* **Problem statement**:
Return only those lines of the records below in which "ankle" appears.

* **Recorded data**:
========================================

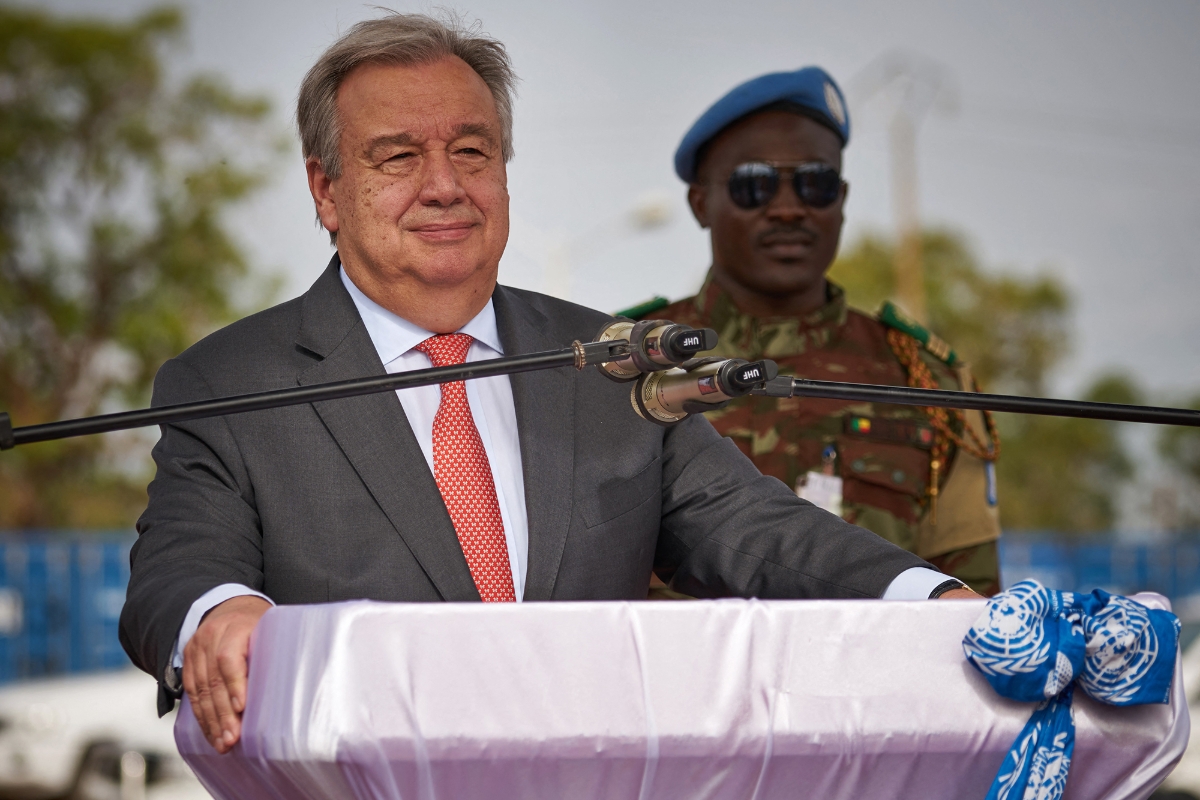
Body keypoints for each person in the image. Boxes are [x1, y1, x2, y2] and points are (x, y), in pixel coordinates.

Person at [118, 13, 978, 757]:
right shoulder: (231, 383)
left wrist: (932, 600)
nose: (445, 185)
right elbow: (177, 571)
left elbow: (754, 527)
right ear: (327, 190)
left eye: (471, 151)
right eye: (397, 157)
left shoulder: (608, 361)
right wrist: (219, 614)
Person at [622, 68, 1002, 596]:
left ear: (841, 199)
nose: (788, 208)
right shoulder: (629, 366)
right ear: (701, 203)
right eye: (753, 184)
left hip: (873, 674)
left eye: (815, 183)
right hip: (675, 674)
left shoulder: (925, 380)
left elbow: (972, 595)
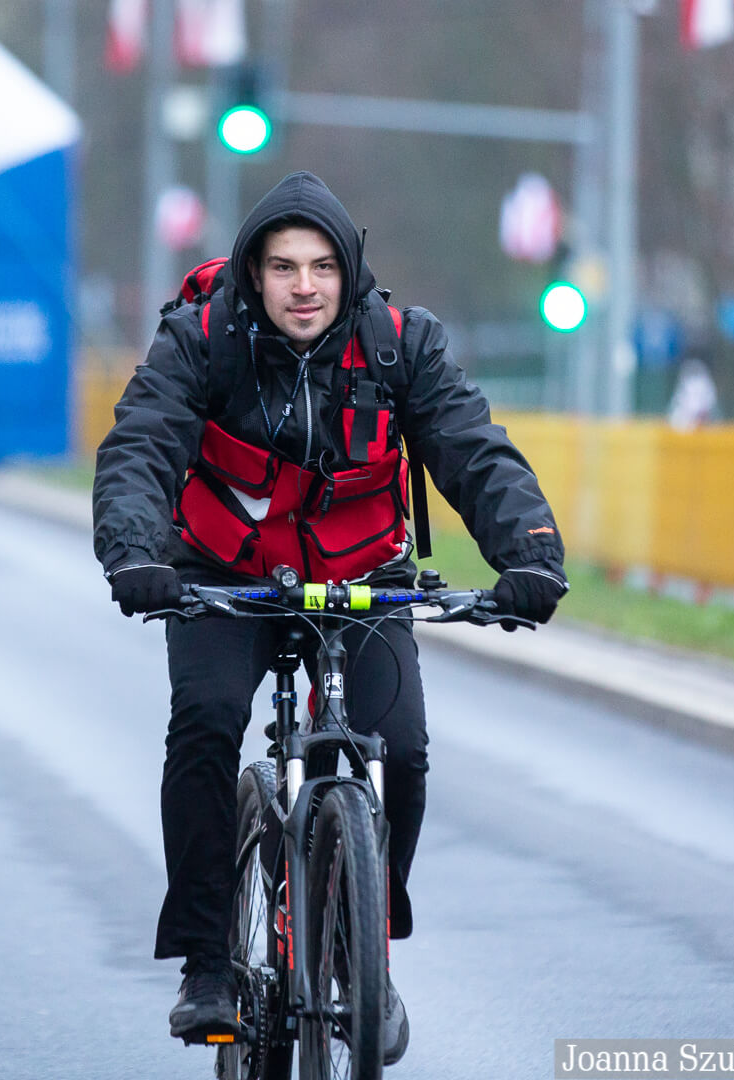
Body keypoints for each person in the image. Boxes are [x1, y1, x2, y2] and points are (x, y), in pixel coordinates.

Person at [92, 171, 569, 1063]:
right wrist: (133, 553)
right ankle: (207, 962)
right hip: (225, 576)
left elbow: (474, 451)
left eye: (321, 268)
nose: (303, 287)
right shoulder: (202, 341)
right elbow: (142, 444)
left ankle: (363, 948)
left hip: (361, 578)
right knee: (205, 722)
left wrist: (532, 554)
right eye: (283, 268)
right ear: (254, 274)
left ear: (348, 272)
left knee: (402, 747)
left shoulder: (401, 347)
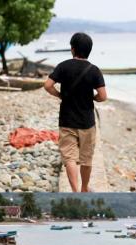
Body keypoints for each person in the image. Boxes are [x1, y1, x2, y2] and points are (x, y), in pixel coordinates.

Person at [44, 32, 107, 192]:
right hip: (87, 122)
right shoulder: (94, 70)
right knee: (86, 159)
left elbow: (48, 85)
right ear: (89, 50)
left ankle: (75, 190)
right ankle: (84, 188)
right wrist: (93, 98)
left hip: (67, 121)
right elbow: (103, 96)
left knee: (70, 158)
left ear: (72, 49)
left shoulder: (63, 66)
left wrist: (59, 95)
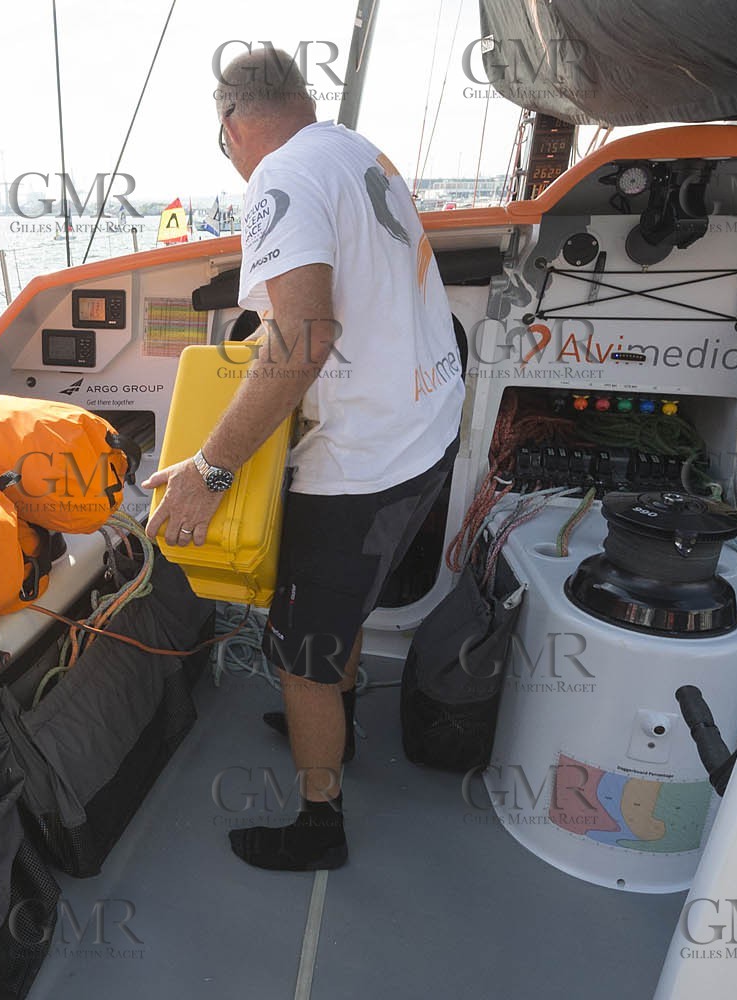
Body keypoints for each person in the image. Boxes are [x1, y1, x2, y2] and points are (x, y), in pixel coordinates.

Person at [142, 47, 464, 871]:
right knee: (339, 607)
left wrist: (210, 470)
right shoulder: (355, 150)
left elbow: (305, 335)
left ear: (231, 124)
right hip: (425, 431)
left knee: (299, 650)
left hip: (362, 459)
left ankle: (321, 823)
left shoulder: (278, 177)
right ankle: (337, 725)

========================================

* **Solution below**:
right ankle: (207, 962)
left ankle: (363, 948)
left ankle: (75, 190)
right ankle: (84, 188)
left ankle: (321, 823)
right ankle: (337, 725)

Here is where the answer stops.